### Request 1
In the Yo-Kai Watch review, what is the name of the cat Yo-Kai that befriends Nate?

-- start of Document section --

I’ve never really read an all-ages manga before so I was actually curious to check out Yo-Kai Watch; a series I know nothing about and frankly only want to enjoy as a manga. The story is fairly easy to sum up because it follows the “capture/befriend creatures” formula. Our main character Nate Adams stumbles upon a capsule machine and uses his money to get a capsule that’s quite strange. He gets it open and there’s a Yo-Kai inside that he can suddenly see. The Yo-Kai, Whisper, explains that Yo-Kai are kind of like spirit creatures with sometimes extraordinary powers. They used to live hand in hand with humans, but after being captured and studied too much they started to become more and more invisible to them until becoming myths. Whisper tells Nate that he’s forever grateful to him and will be his butler going forward. He gives him a watch that shines a light that reveals Yo-Kai and forever changes Nate’s life.
His first encounter with a Yo-Kai is a cat that died from a car hitting it. Now it’s trying to beat up cars, but constantly loses. Apparently this goal came about after the cat’s owner in life said that he was “lame” for dying. That’s jacked up right?! Instead of making fun of the cat Yo-Kai’s goal, Nate encourages him. The cat, Jibanyan, befriends Nate with a fist bump and Nate’ watch produces a coin. When inserted in the watch is can summon that Yo-Kai from wherever they are.
You’re probably noticing a lot of similarities to other kid’s properties like this, the biggest being Pokemon. It’s not too far off, but Yo-Kai has something going for it that Pokemon doesn’t. It can create anything to be a Yo-Kai. It can be a feeling; it can be food that was thrown out. It can be a wall that doesn’t like people. We see this throughout both volumes as each chapter Nate faces a new problem and a new Yo-Kai.
By the second volume I will admit that the formula wears a bit thin as we know that Nate is almost always going to win the Yo-Kai over. I did really like the way he did it though. Since this story is basically a learning lesson for younger readers it actually helps teach empathy, patience, caring and lots of other useful lessons that haven’t been done a hundred times before. In particular, I liked the first volume more than the second.

-- end of Document section --

### Request 2
Output every line of the taxonomy listing below as a JSON list of strings, one string per line, skipping blank lines. Leave the pictures out.

-- start of Recorded data --

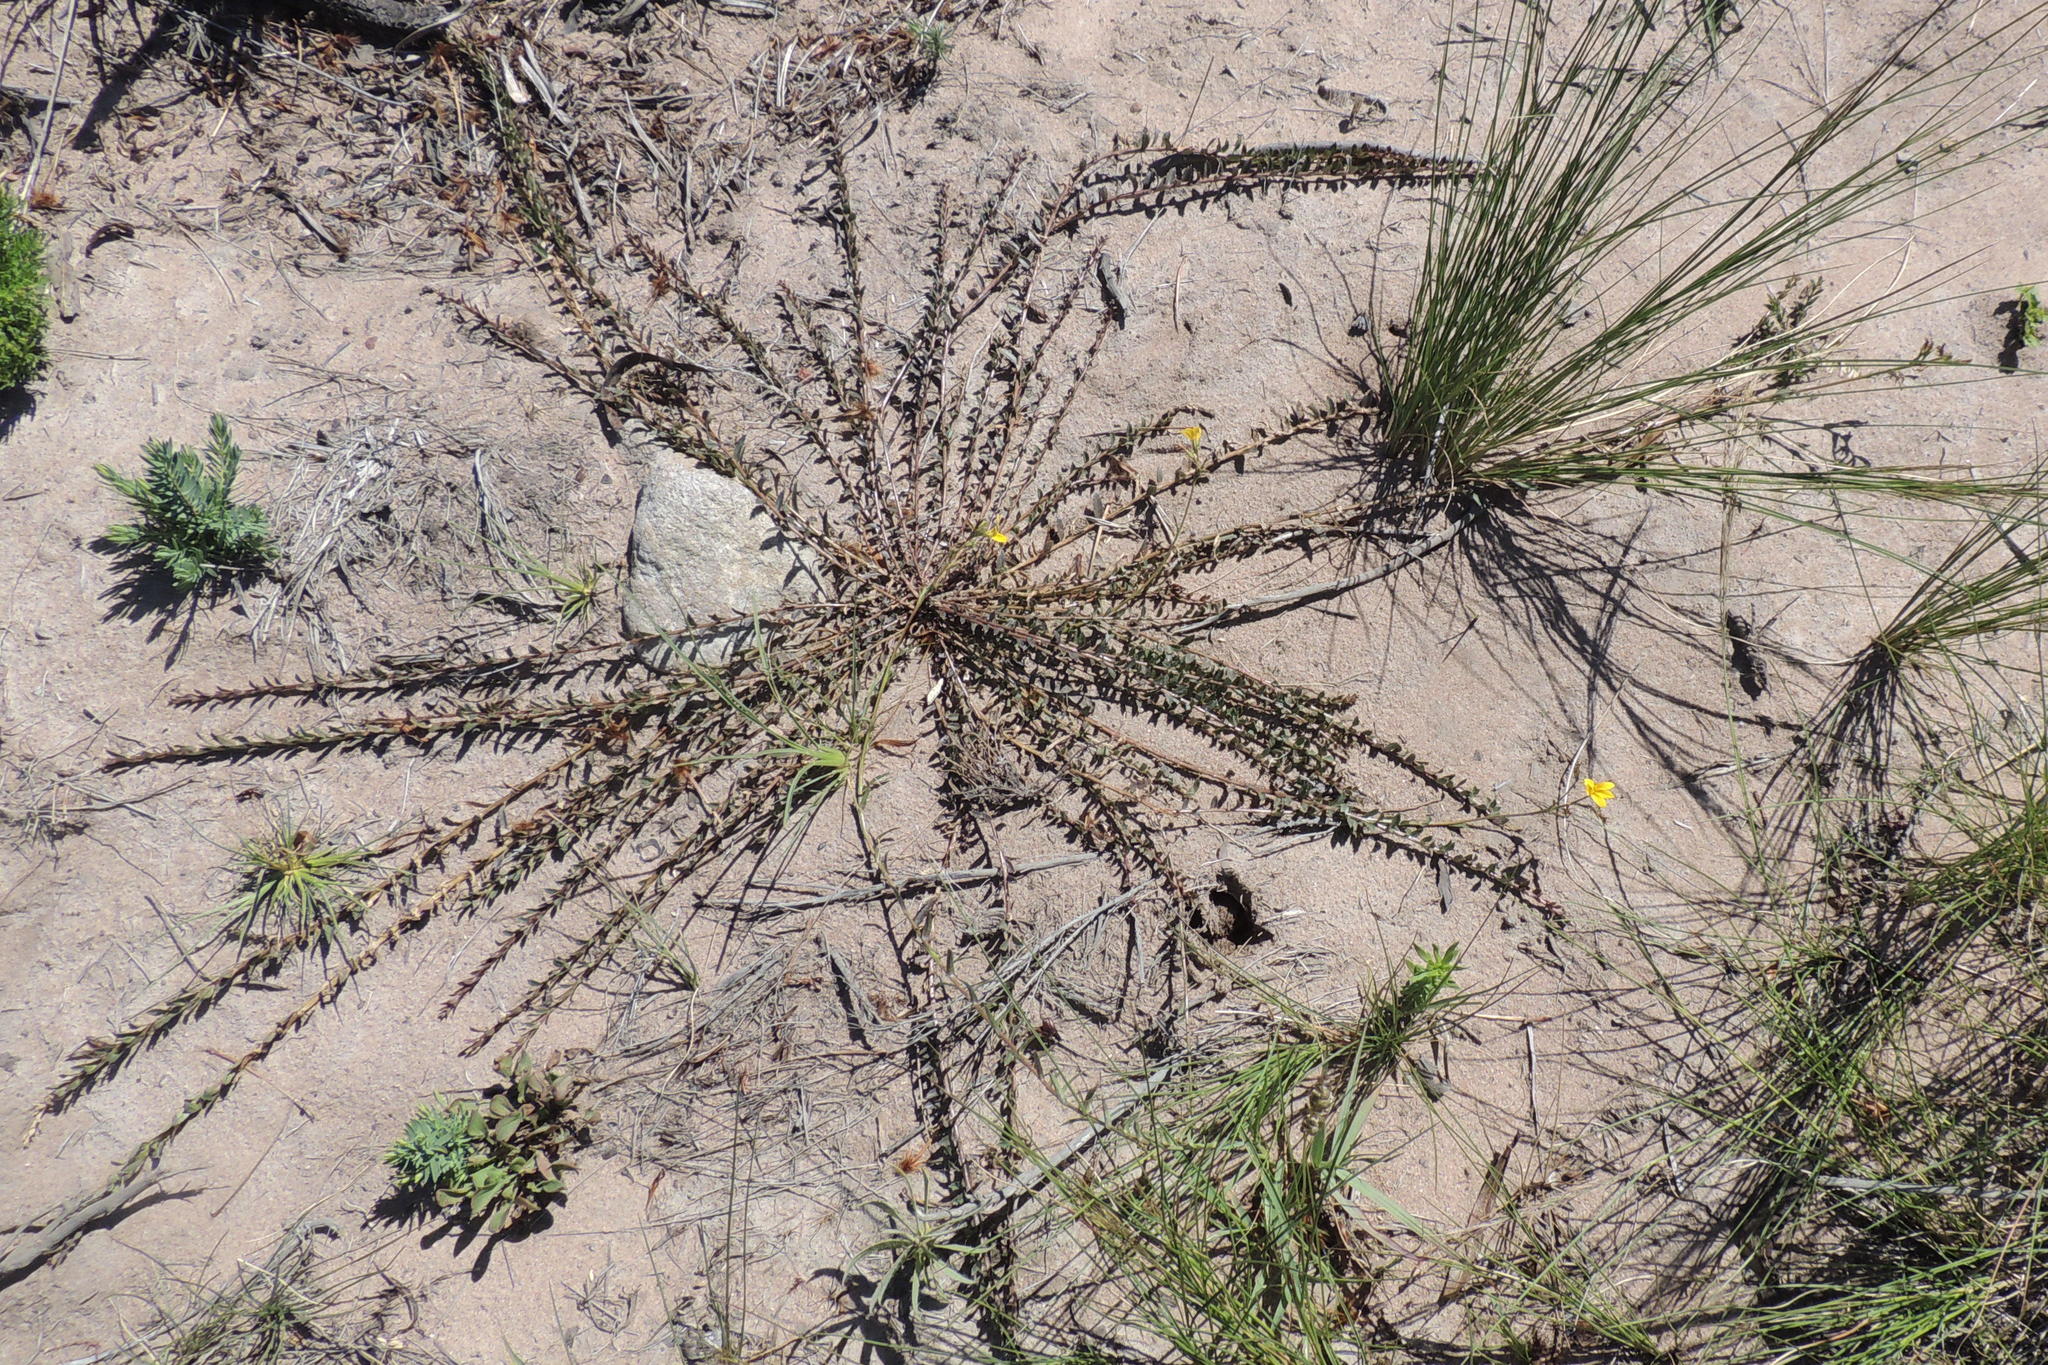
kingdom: Plantae
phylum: Tracheophyta
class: Magnoliopsida
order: Asterales
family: Campanulaceae
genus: Monopsis
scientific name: Monopsis lutea
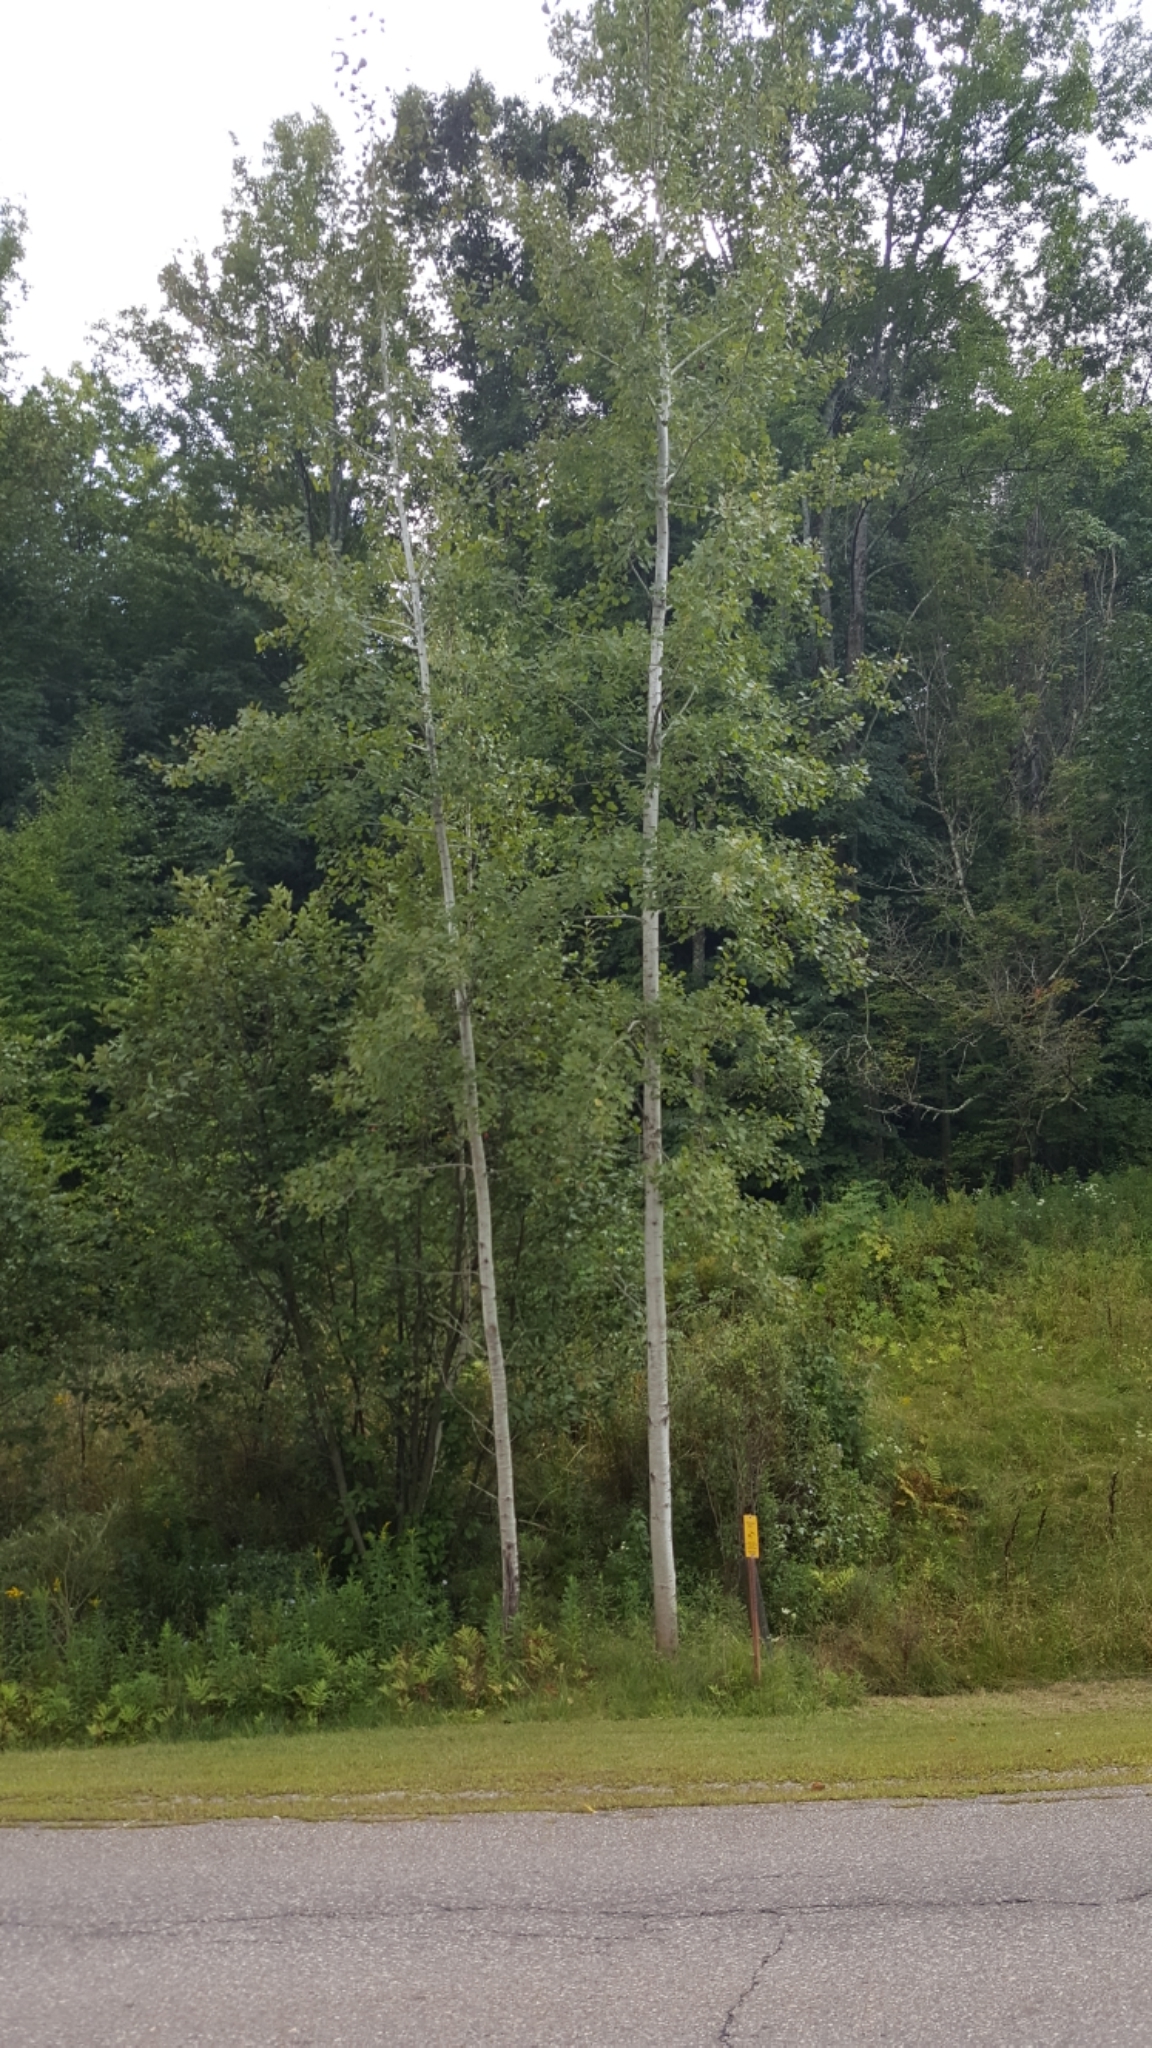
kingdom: Plantae
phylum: Tracheophyta
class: Magnoliopsida
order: Malpighiales
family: Salicaceae
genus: Populus
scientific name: Populus tremuloides
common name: Quaking aspen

-- end of Recorded data --

### Full response 1
Jibanyan

### Full response 2
[
  "kingdom: Plantae",
  "phylum: Tracheophyta",
  "class: Magnoliopsida",
  "order: Asterales",
  "family: Campanulaceae",
  "genus: Monopsis",
  "scientific name: Monopsis lutea",
  "kingdom: Plantae",
  "phylum: Tracheophyta",
  "class: Magnoliopsida",
  "order: Malpighiales",
  "family: Salicaceae",
  "genus: Populus",
  "scientific name: Populus tremuloides",
  "common name: Quaking aspen"
]